What you will do:
For the entries below, print exactly the lines between the line holding "## Background info" and the line holding "## Challenges", inclusive, and nothing else.

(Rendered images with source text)
======

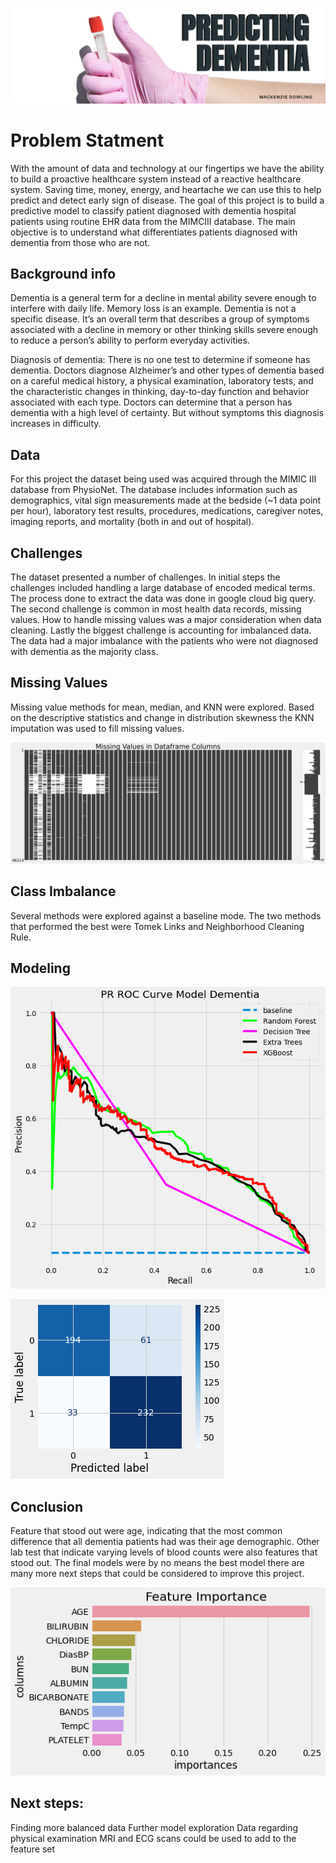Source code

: ![title](https://github.com/mackenziedowling/Capstone/blob/main/Documents/Images/Banner.png)

# Problem Statment

With the amount of data and technology at our fingertips we have the ability to build a proactive healthcare system instead of a reactive healthcare system. Saving time, money, energy, and heartache we can use this to help predict and detect early sign of disease. The goal of this project is to build a predictive model to classify patient diagnosed with dementia hospital patients using routine EHR data from the MIMCIII database. The main objective is to understand what differentiates patients diagnosed with dementia from those who are not. 

## Background info

Dementia is a general term for a decline in mental ability severe enough to interfere with daily life. Memory loss is an example. Dementia is not a specific disease. It’s an overall term that describes a group of symptoms associated with a decline in memory or other thinking skills severe enough to reduce a person’s ability to perform everyday activities.

Diagnosis of dementia: There is no one test to determine if someone has dementia. Doctors diagnose Alzheimer’s and other types of dementia based on a careful medical history, a physical examination, laboratory tests, and the characteristic changes in thinking, day-to-day function and behavior associated with each type. Doctors can determine that a person has dementia with a high level of certainty. But without symptoms this diagnosis increases in difficulty.

## Data
For this project the dataset being used was acquired through the MIMIC III database from PhysioNet. The database includes information such as demographics, vital sign measurements made at the bedside (~1 data point per hour), laboratory test results, procedures, medications, caregiver notes, imaging reports, and mortality (both in and out of hospital).


## Challenges
The dataset presented a number of challenges. In initial steps the challenges included handling a large database of encoded medical terms. The process done to extract the data was done in google cloud big query. The second challenge is common in most health data records, missing values. How to handle missing values was a major consideration when data cleaning. Lastly the biggest challenge is accounting for imbalanced data. The data had a major imbalance with the patients who were not diagnosed with dementia as the majority class. 

## Missing Values
Missing value methods for mean, median, and KNN were explored. Based on the descriptive statistics and change in distribution skewness the KNN imputation was used to fill missing values. 

![title](https://github.com/mackenziedowling/Capstone/blob/main/Documents/Images/Missingvalues.png)


## Class Imbalance
Several methods were explored against a baseline mode. The two methods that performed the best were Tomek Links and Neighborhood Cleaning Rule. 




## Modeling
![title](https://github.com/mackenziedowling/Capstone/blob/main/Documents/Images/Dementia_baseline2.2.png)

![title](https://github.com/mackenziedowling/Capstone/blob/main/Documents/Images/dementia1confusionMatrix.png)




## Conclusion
Feature that stood out were age, indicating that the most common difference that all dementia patients had was their age demographic. Other lab test that indicate varying levels of blood counts were also features that stood out. 
The final models were by no means the best model there are many more next steps that could be considered to improve this project.

![title](https://github.com/mackenziedowling/Capstone/blob/main/Documents/Images/features1.png)


## Next steps:
Finding more balanced data
Further model exploration
Data regarding physical examination 
MRI and ECG scans could be used to add to the feature set 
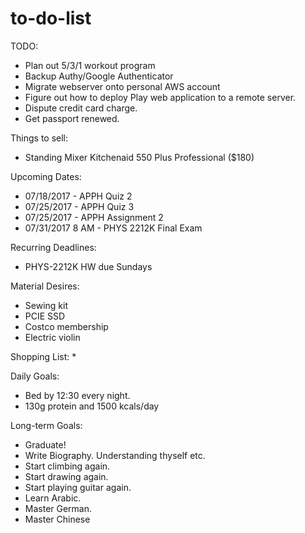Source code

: # to-do-list


TODO:
* Plan out 5/3/1 workout program
* Backup Authy/Google Authenticator
* Migrate webserver onto personal AWS account
* Figure out how to deploy Play web application to a remote server.
* Dispute credit card charge.
* Get passport renewed.


Things to sell:
* Standing Mixer Kitchenaid 550 Plus Professional ($180)

Upcoming Dates:
* 07/18/2017 - APPH Quiz 2
* 07/25/2017 - APPH Quiz 3
* 07/25/2017 - APPH Assignment 2
* 07/31/2017 8 AM - PHYS 2212K Final Exam


Recurring Deadlines:
* PHYS-2212K HW due Sundays

Material Desires:
* Sewing kit
* PCIE SSD
* Costco membership
* Electric violin


Shopping List:
* 

Daily Goals:
* Bed by 12:30 every night.
* 130g protein and 1500 kcals/day

Long-term Goals:
* Graduate!
* Write Biography. Understanding thyself etc.
* Start climbing again.
* Start drawing again.
* Start playing guitar again.
* Learn Arabic.
* Master German.
* Master Chinese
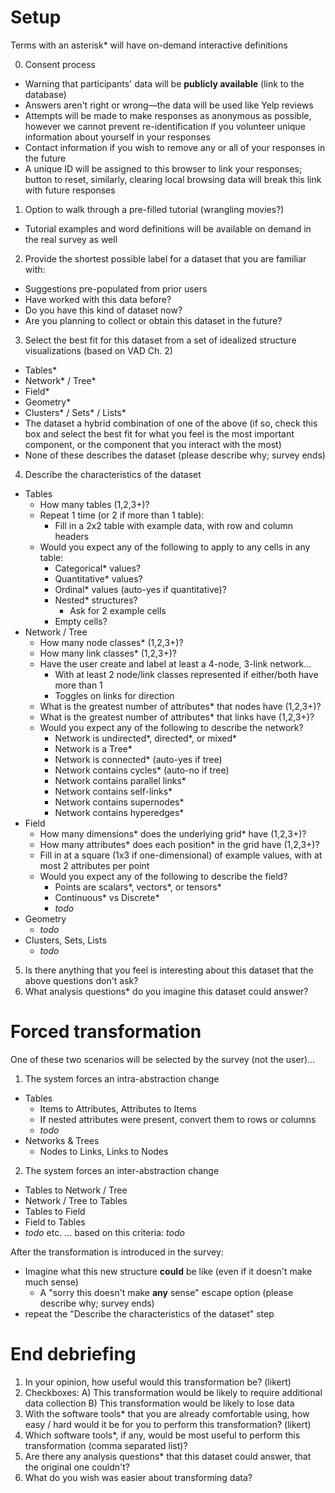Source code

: # Setup
Terms with an asterisk* will have on-demand interactive definitions

0. Consent process
  - Warning that participants' data will be **publicly available** (link to the database)
  - Answers aren't right or wrong—the data will be used like Yelp reviews
  - Attempts will be made to make responses as anonymous as possible, however we cannot prevent re-identification if you volunteer unique information about yourself in your responses
  - Contact information if you wish to remove any or all of your responses in the future
  - A unique ID will be assigned to this browser to link your responses; button to reset, similarly, clearing local browsing data will break this link with future responses
1. Option to walk through a pre-filled tutorial (wrangling movies?)
  - Tutorial examples and word definitions will be available on demand in the real survey as well
2. Provide the shortest possible label for a dataset that you are familiar with:
  - Suggestions pre-populated from prior users
  - Have worked with this data before?
  - Do you have this kind of dataset now?
  - Are you planning to collect or obtain this dataset in the future?
3. Select the best fit for this dataset from a set of idealized structure visualizations (based on VAD Ch. 2)
  - Tables*
  - Network* / Tree*
  - Field*
  - Geometry*
  - Clusters* / Sets* / Lists*
  - The dataset a hybrid combination of one of the above (if so, check this box and select the best fit for what you feel is the most important component, or the component that you interact with the most)
  - None of these describes the dataset (please describe why; survey ends)
4. Describe the characteristics of the dataset
  - Tables
    - How many tables (1,2,3+)?
    - Repeat 1 time (or 2 if more than 1 table):
      - Fill in a 2x2 table with example data, with row and column headers
    - Would you expect any of the following to apply to any cells in any table:
      - Categorical* values?
      - Quantitative* values?
      - Ordinal* values (auto-yes if quantitative)?
      - Nested* structures?
        - Ask for 2 example cells
      - Empty cells?
  - Network / Tree
    - How many node classes* (1,2,3+)?
    - How many link classes* (1,2,3+)?
    - Have the user create and label at least a 4-node, 3-link network...
      - With at least 2 node/link classes represented if either/both have more than 1
      - Toggles on links for direction
    - What is the greatest number of attributes* that nodes have (1,2,3+)?
    - What is the greatest number of attributes* that links have (1,2,3+)?
    - Would you expect any of the following to describe the network?
      - Network is undirected*, directed*, or mixed*
      - Network is a Tree*
      - Network is connected* (auto-yes if tree)
      - Network contains cycles* (auto-no if tree)
      - Network contains parallel links*
      - Network contains self-links*
      - Network contains supernodes*
      - Network contains hyperedges*
  - Field
    - How many dimensions* does the underlying grid* have (1,2,3+)?
    - How many attributes* does each position* in the grid have (1,2,3+)?
    - Fill in at a square (1x3 if one-dimensional) of example values, with at most 2 attributes per point
    - Would you expect any of the following to describe the field?
      - Points are scalars*, vectors*, or tensors*
      - Continuous* vs Discrete*
      - *todo*
  - Geometry
    - *todo*
  - Clusters, Sets, Lists
    - *todo*
5. Is there anything that you feel is interesting about this dataset that the
   above questions don't ask?
6. What analysis questions* do you imagine this dataset could answer?

# Forced transformation
One of these two scenarios will be selected by the survey (not the user)...
1. The system forces an intra-abstraction change
  - Tables
    - Items to Attributes, Attributes to Items
    - If nested attributes were present, convert them to rows or columns
    - *todo*
  - Networks & Trees
    - Nodes to Links, Links to Nodes
2. The system forces an inter-abstraction change
  - Tables to Network / Tree
  - Network / Tree to Tables
  - Tables to Field
  - Field to Tables
  - *todo* etc.
... based on this criteria:
*todo*

After the transformation is introduced in the survey:
- Imagine what this new structure **could** be like (even if it doesn't make much sense)
  - A "sorry this doesn't make **any** sense" escape option (please describe why; survey ends)
- repeat the "Describe the characteristics of the dataset" step

# End debriefing
1. In your opinion, how useful would this transformation be? (likert)
2. Checkboxes:
   A) This transformation would be likely to require additional data collection
   B) This transformation would be likely to lose data
3. With the software tools* that you are already comfortable using, how easy / hard would it be for you to perform this transformation? (likert)
4. Which software tools*, if any, would be most useful to perform this transformation (comma separated list)?
5. Are there any analysis questions* that this dataset could answer, that the original one couldn't?
6. What do you wish was easier about transforming data?
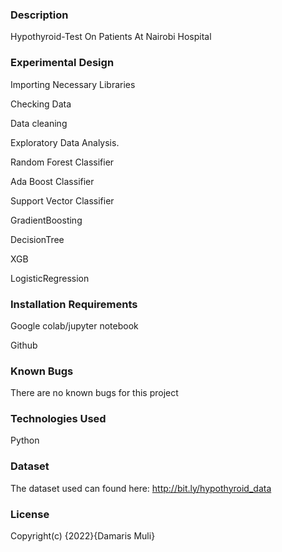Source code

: ### Description

Hypothyroid-Test On Patients At Nairobi Hospital 

### Experimental Design

Importing Necessary Libraries

Checking Data

Data cleaning

Exploratory Data Analysis.

Random Forest Classifier

Ada Boost Classifier

Support Vector Classifier

GradientBoosting

DecisionTree

XGB

LogisticRegression



### Installation Requirements

Google colab/jupyter notebook

Github



### Known Bugs

There are no known bugs for this project


### Technologies Used

Python


### Dataset

The dataset used can found here: http://bit.ly/hypothyroid_data


### License

Copyright(c) {2022}{Damaris Muli}
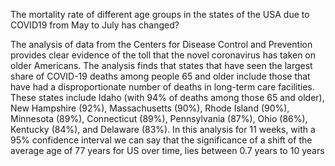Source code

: The mortality rate of different age groups in the states of the USA due to COVID19 from May to July has changed?

The analysis of data from the Centers for Disease Control and Prevention provides clear evidence of the toll that the novel coronavirus has taken on older Americans.
The analysis finds that states that have seen the largest share of COVID-19 deaths among people 65 and older include those that have had a disproportionate number of deaths in long-term care facilities. These states include Idaho (with 94% of deaths among those 65 and older), New Hampshire (92%), Massachusetts (90%), Rhode Island (90%), Minnesota (89%), Connecticut (89%), Pennsylvania (87%), Ohio (86%), Kentucky (84%), and Delaware (83%).
In this analysis for 11 weeks, with a 95% confidence interval we can say that the significance of a shift of the average age of 77 years for US over time, lies between 0.7 years to 10 years


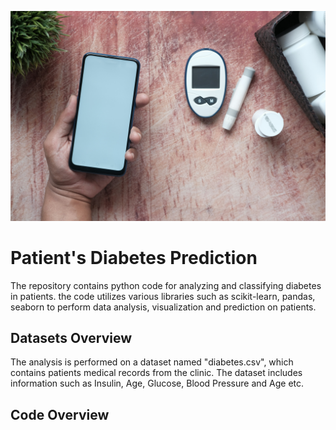 ![Diabetes-checks](img/diabetes-prediction.jpg)

# Patient's Diabetes Prediction
The repository contains python code for analyzing and classifying diabetes in patients. the code utilizes various libraries such as scikit-learn, pandas, seaborn to perform data analysis, visualization and prediction on patients.

## Datasets Overview
The analysis is performed on a dataset named "diabetes.csv", which contains patients medical records from the clinic. The dataset includes information such as Insulin, Age, Glucose, Blood Pressure and Age etc.

## Code Overview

======

The answer:
## Background info

Dementia is a general term for a decline in mental ability severe enough to interfere with daily life. Memory loss is an example. Dementia is not a specific disease. It’s an overall term that describes a group of symptoms associated with a decline in memory or other thinking skills severe enough to reduce a person’s ability to perform everyday activities.

Diagnosis of dementia: There is no one test to determine if someone has dementia. Doctors diagnose Alzheimer’s and other types of dementia based on a careful medical history, a physical examination, laboratory tests, and the characteristic changes in thinking, day-to-day function and behavior associated with each type. Doctors can determine that a person has dementia with a high level of certainty. But without symptoms this diagnosis increases in difficulty.

## Data
For this project the dataset being used was acquired through the MIMIC III database from PhysioNet. The database includes information such as demographics, vital sign measurements made at the bedside (~1 data point per hour), laboratory test results, procedures, medications, caregiver notes, imaging reports, and mortality (both in and out of hospital).


## Challenges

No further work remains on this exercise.